Basile sort de la douche et m’interroge du regard en désignant mon téléphone en rétroallumage. Je ne lui ai jamais parlé d’Émilie : parler d’Émilie, c’est forcément parler de tout le reste, et je refuse qu’il me voie comme ça. Je ne lui dirai jamais ce que j’ai fait. Jamais. Je m’interdis même d’y penser en sa présence.
– Bon, je te laisse finir ton repas tranquillement, j’enfile un truc et je t’attends dans le lit. Les crevettes étaient bonnes ?
– Tu veux une médaille ? fais-je un peu agacée par sa façon de quémander des compliments pour une chose aussi banale que de faire cuire trois crevettes et servir un verre de vin. Toujours étonné quand je deviens un peu cassante, il garde son légendaire calme olympien :
– Un merci suffira…
– C’est bon, je peux prendre la salle de bains ou tu veux aussi te faire un patch anticomédons ?
Je sais ce que vous vous dites. Mais, si je suis désagréable, c’est pour une bonne raison.

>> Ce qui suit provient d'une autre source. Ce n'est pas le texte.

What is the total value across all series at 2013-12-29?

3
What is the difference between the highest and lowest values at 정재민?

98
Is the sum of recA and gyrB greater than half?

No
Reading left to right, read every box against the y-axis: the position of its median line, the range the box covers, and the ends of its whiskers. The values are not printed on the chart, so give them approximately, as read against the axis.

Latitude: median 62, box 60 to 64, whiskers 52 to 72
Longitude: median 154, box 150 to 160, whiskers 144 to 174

Si je me montre trop sympa, Basile voudra reprendre nos essais bébés où nous les avons laissés. Or, depuis l’avertissement d’Annick, ce n’est plus d’actualité. Alors que je suis si près du but, il est hors de question de ruiner mes chances de devenir vice-présidente de l’agence pour une histoire de môme. Oui, j’ai envie d’avoir un bébé, et oui je le veux avec Basile et personne d’autre. Mais je veux surtout l’accueillir dans de bonnes conditions. Sinon, ça signifierait que j’ai fait tout ça pour rien. J’enfile un gros pyjama et d’énormes chaussettes de ski qui, d’après le dernier Biba, envoient un message à mon compagnon : no sex tonight. Au moment où je passe devant la chambre, je vois clairement qu’il ferme une fenêtre de navigation : le fond rose, la typo ronde, j’en mettrais ma main à couper : il était sur Famili.fr, en train de remplir mon calendrier d’ovulation interactif !

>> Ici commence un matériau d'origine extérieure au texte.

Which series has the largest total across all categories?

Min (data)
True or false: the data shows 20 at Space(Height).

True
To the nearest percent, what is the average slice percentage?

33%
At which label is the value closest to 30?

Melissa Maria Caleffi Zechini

Vingt minutes plus tard, quand il me crie pour la troisième fois de venir me coucher sans quoi il lancera la dernière saison de Game of Thrones sans moi, je mets mon BlackBerry en vibreur et le glisse sous mon oreiller, comme à mon habitude. Avec un imperceptible pincement au cœur, en regardant la mère des dragons réunir son armée, je me dis que rien n’a vraiment changé depuis le lycée.